**DIRECTIONS:** Using the data below, reproduce exactly the lines from the line with "text: (741, 60) -> (489, 93), moved" to the line with "text: (330, 256) -> (304, 242), moved", both included; pictures must be dropped.

(Revision tracking records)
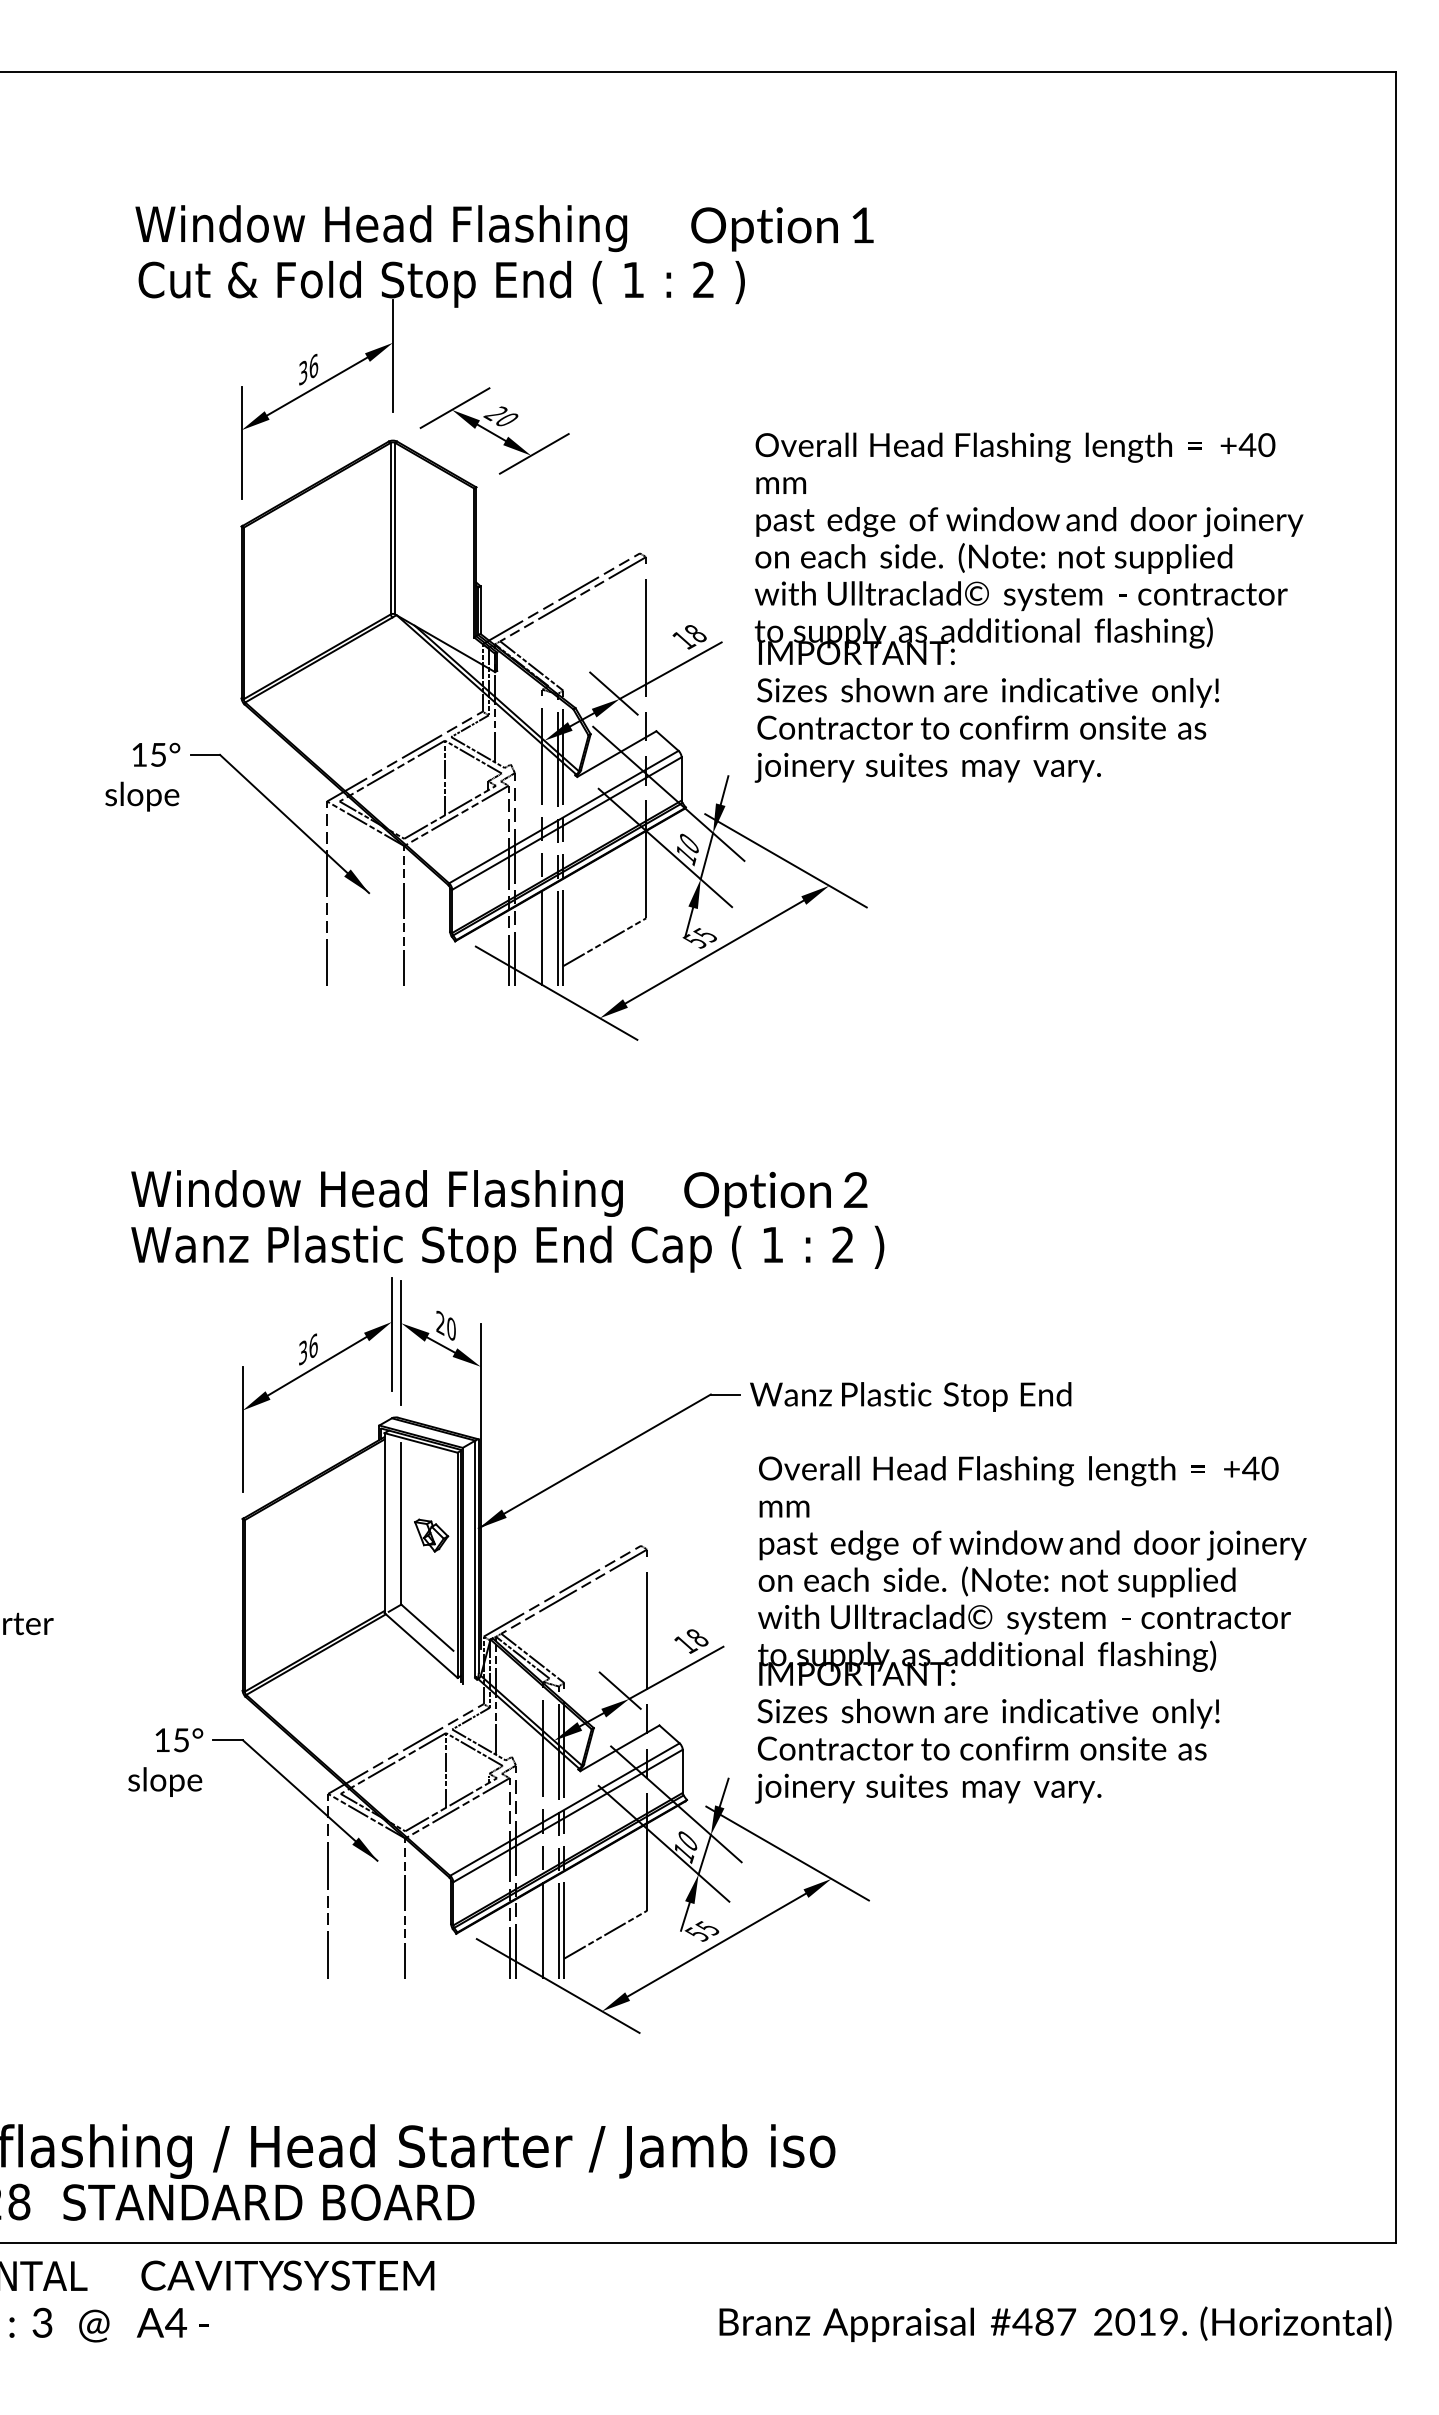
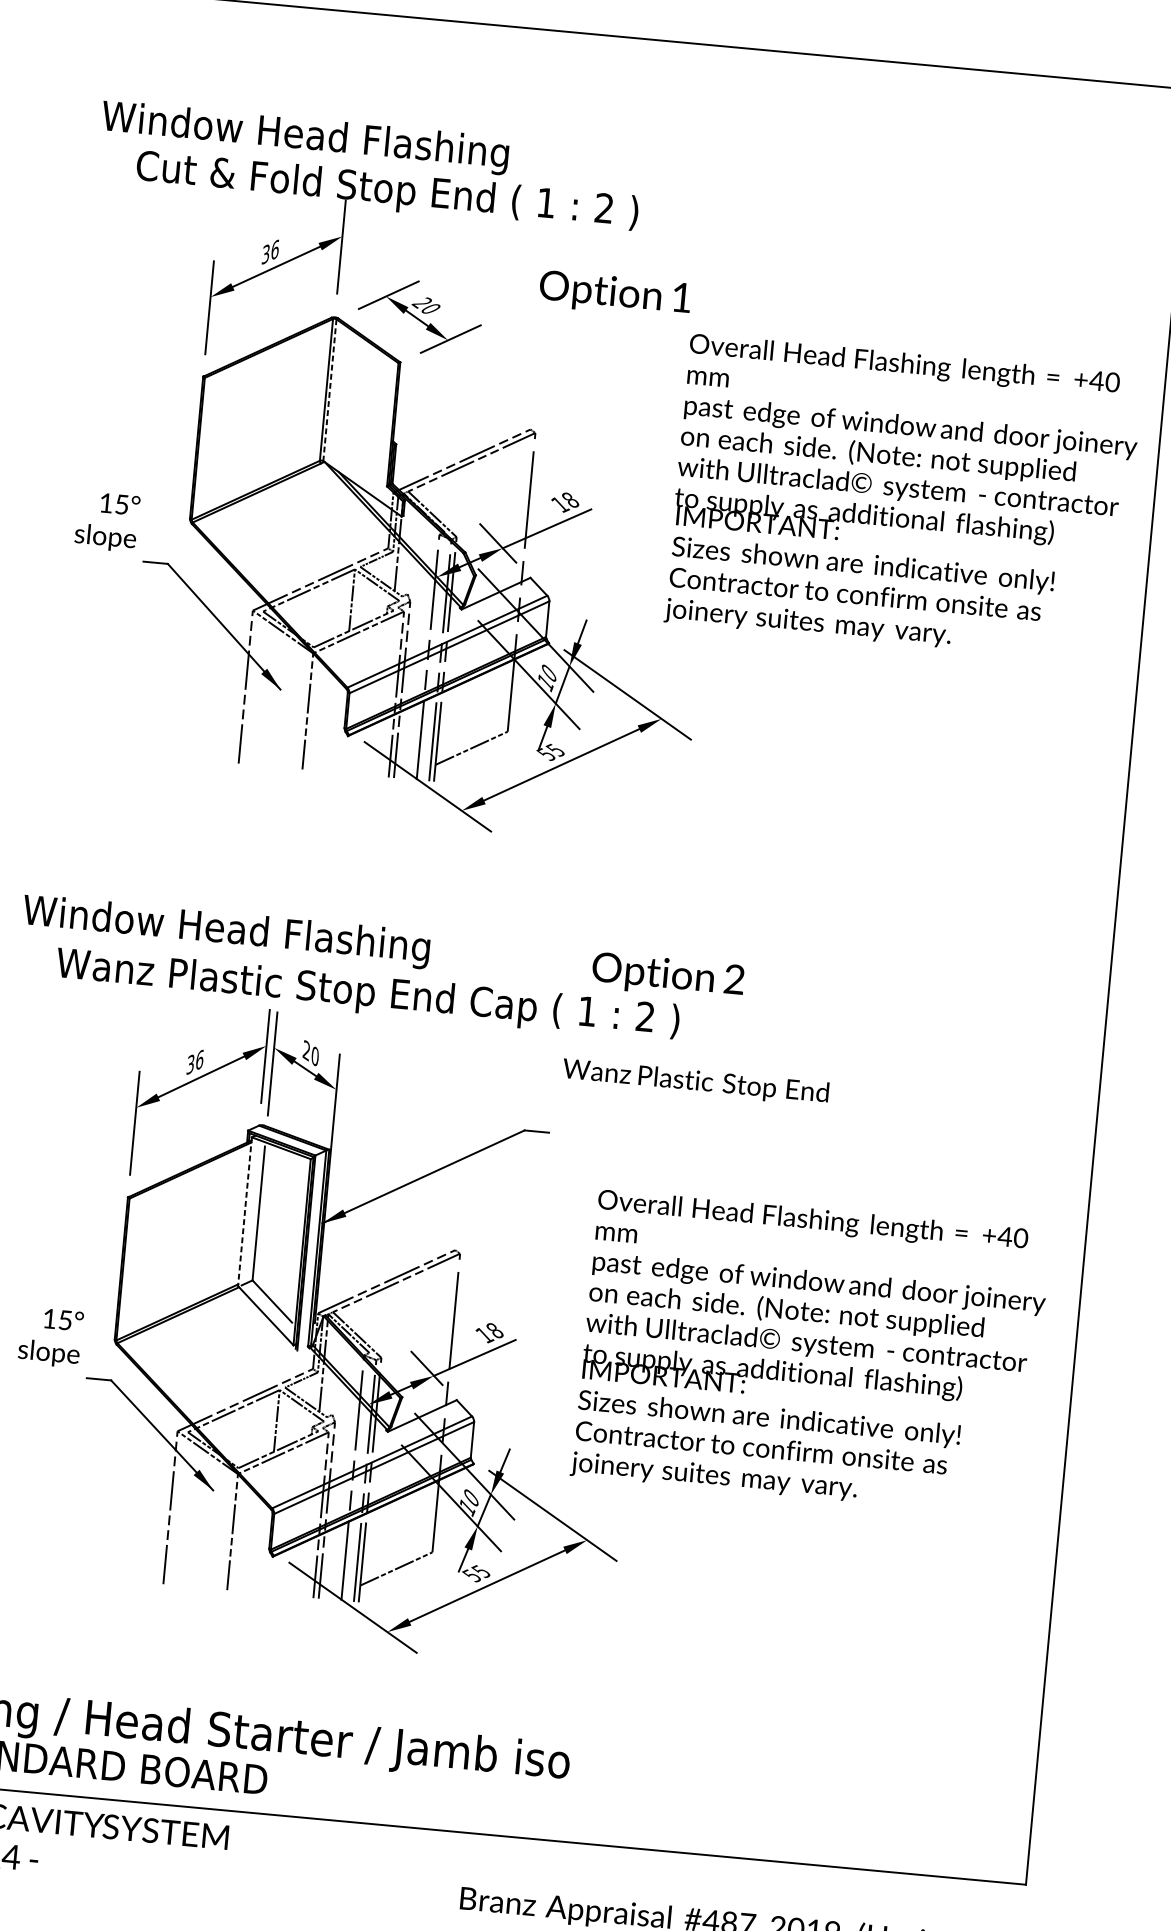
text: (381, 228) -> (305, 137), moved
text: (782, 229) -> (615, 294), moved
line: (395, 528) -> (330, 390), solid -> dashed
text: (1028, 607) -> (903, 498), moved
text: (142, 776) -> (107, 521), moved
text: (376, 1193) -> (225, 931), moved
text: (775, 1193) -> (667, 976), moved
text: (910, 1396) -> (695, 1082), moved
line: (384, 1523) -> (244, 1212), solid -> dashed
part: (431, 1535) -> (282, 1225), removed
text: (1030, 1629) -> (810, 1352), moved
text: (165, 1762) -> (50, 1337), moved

---

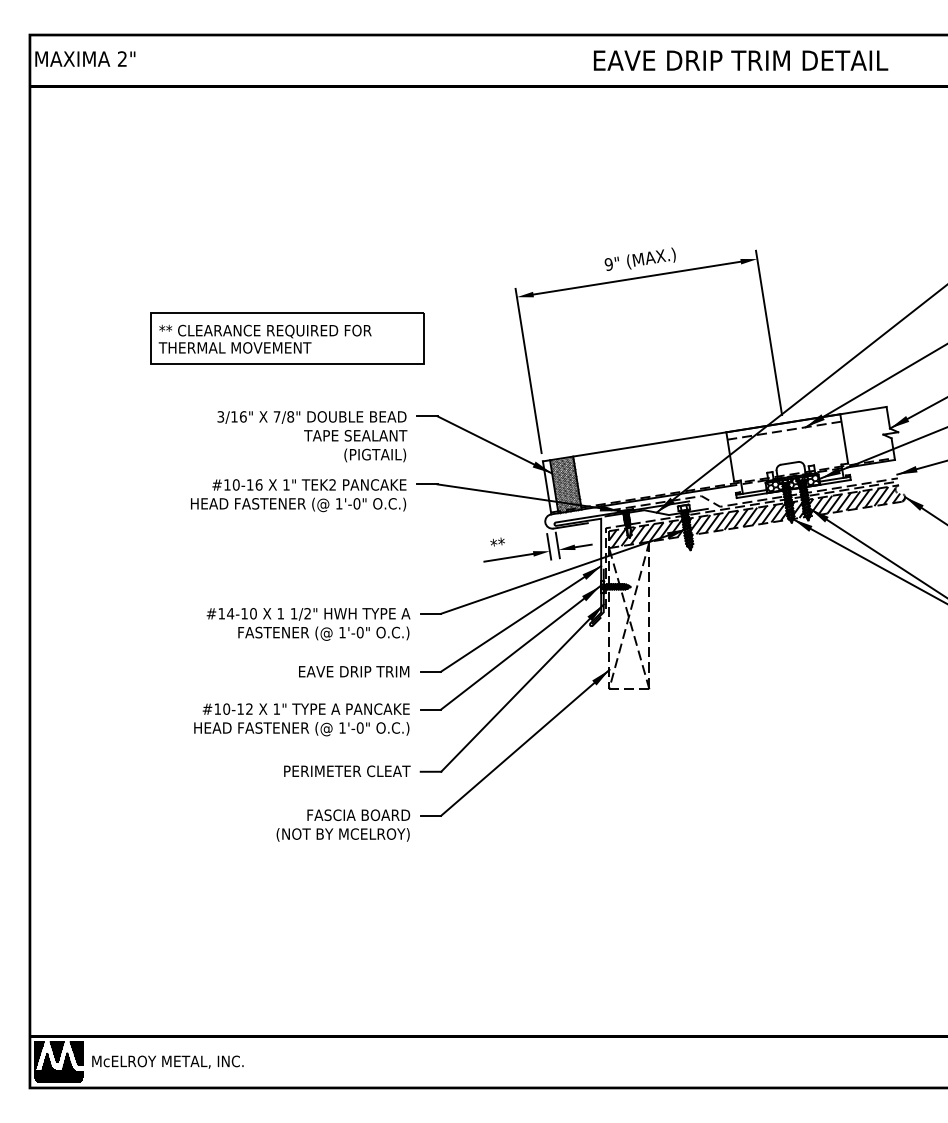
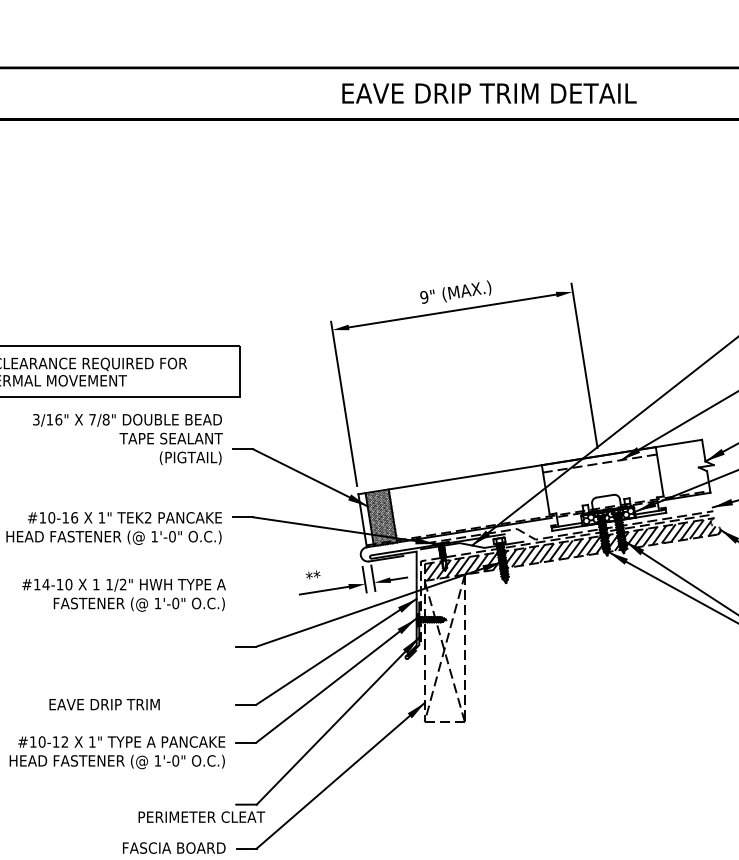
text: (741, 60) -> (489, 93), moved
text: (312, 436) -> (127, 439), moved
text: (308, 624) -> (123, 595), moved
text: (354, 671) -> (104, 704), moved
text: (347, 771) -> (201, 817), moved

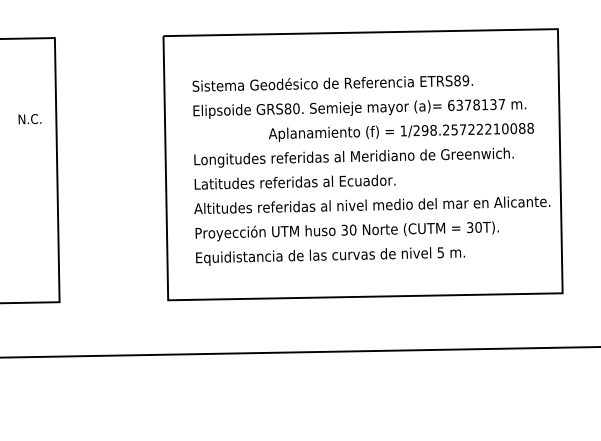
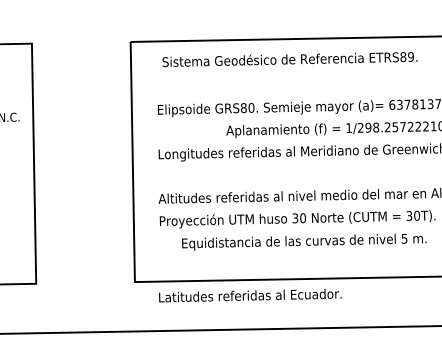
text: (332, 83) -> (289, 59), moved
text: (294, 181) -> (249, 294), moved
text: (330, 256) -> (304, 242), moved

**REPLY TO THE EXERCISE:**
text: (741, 60) -> (489, 93), moved
text: (312, 436) -> (127, 439), moved
text: (308, 624) -> (123, 595), moved
text: (354, 671) -> (104, 704), moved
text: (347, 771) -> (201, 817), moved

text: (332, 83) -> (289, 59), moved
text: (294, 181) -> (249, 294), moved
text: (330, 256) -> (304, 242), moved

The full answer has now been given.